Background Nitrous oxide misuse is a recognized issue worldwide. It is cheap, legal and can be bought in bulk online. Prolonged misuse inactivates vitamin B12 causing a myelo-neuropathy.

Methods Review of 20 patients with nitrous-oxide induced myelo-neuropathy from tertiary hospitals between 2016-2020

Results Twenty patients had an average age of 25 years. Mean canister consumption was 150 per day for 9 months. At presentation paraesthesia and gait unsteadiness were common, and six patients were bedbound. Mean serum B12 was normal: 258 pmol/L(NR=140-750) as was active B12: 94 pmol/L(N>35). In contrast mean serum homocysteine was high: 51 umol/L(NR=5-15). Spinal MRI(n=19) showed characteristic dorsal column T2 hyperintensities. Nerve conduction studies(n=5) showed a lower limb predominant axonal sensorimotor neuropathy. Patients were treated with intramuscular vitamin B12, with variable functional recovery at discharge. Three of 6 patients who were bedbound at presentation were able to walk with an aid at discharge. Of 8 patients with follow-up, most had persistent paraesthesiae and/or sensory ataxia. Admission and discharge mobility scores were not significantly correlated with serum total and active B12 levels or cumulative nitrous oxide use. However, there was an inverse trend for decreased serum active B12 level with increased cumulative nitrous oxide use (Spearman’s rho -0.416, p=0.09).

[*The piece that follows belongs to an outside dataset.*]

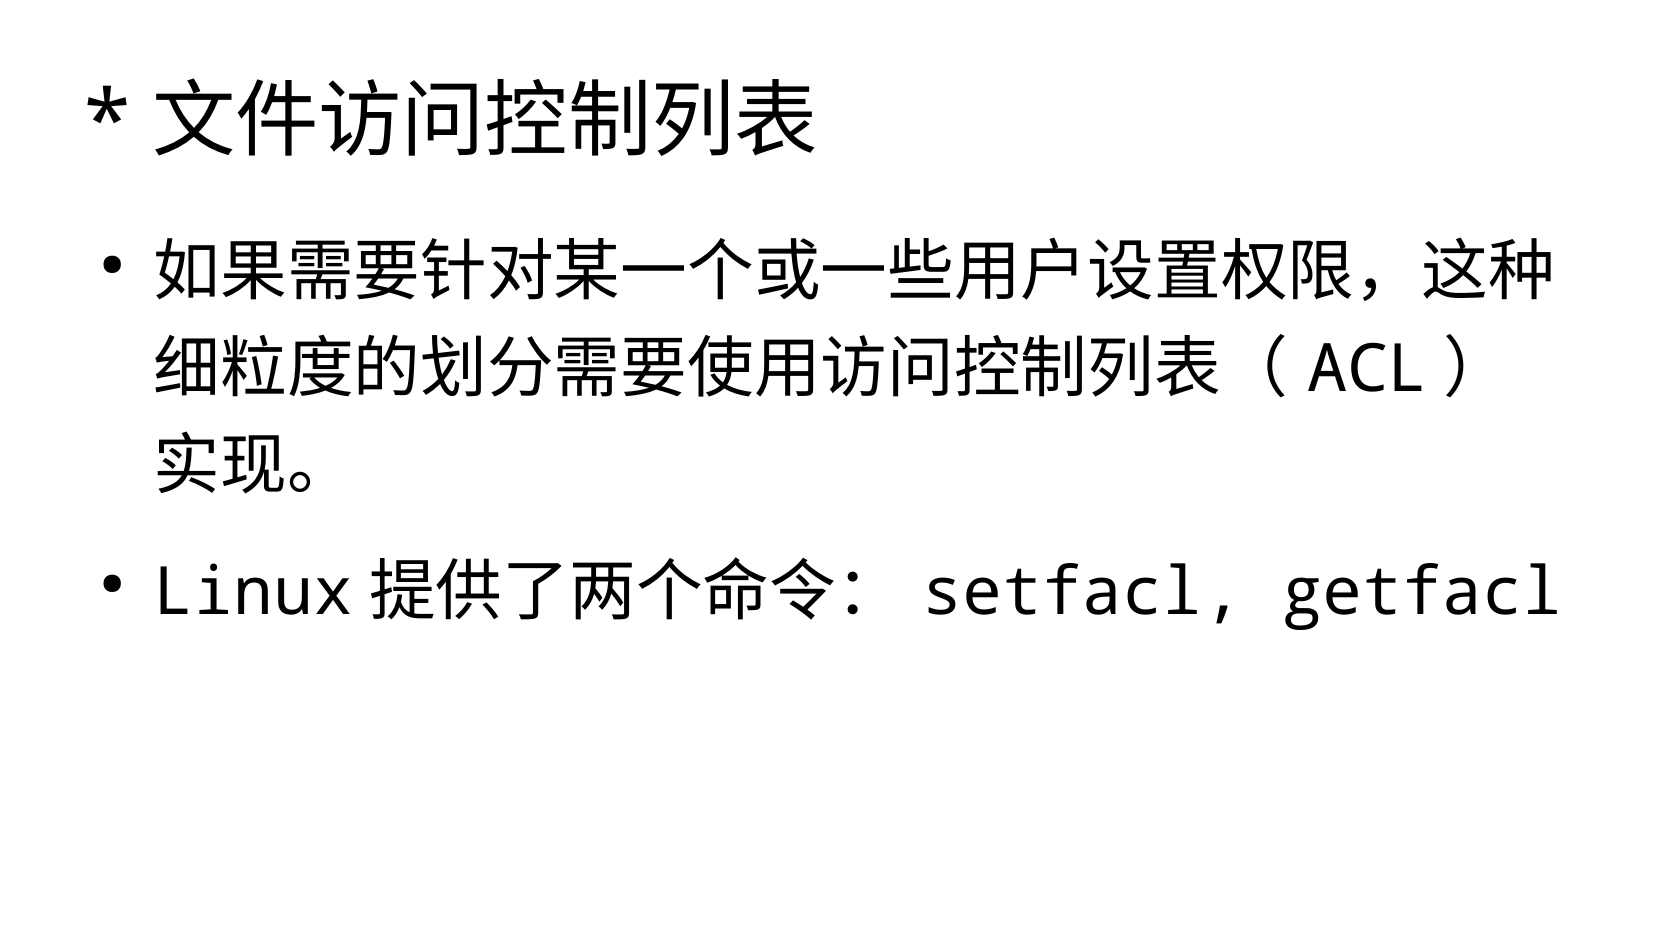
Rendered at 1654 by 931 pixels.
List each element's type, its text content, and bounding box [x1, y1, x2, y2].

title *文件访问控制列表 [82, 37, 1571, 189]
list 如果需要针对某一个或一些用户设置权限，这种细粒度的划分需要使用访问控制列表（ACL）实现。 Linux提供了两个命令：setfacl, getfacl [82, 217, 1571, 758]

Conclusion Nitrous oxide misuse can cause severe but potentially reversible subacute myelo-neuropathy. Serum and active B12 can be normal, while elevated homocysteine and dorsal column high T2 signal on MRI imaging strongly support the diagnosis. Neurological deficits can improve with abstinence and B12 replacement, even in the most severely affected patients.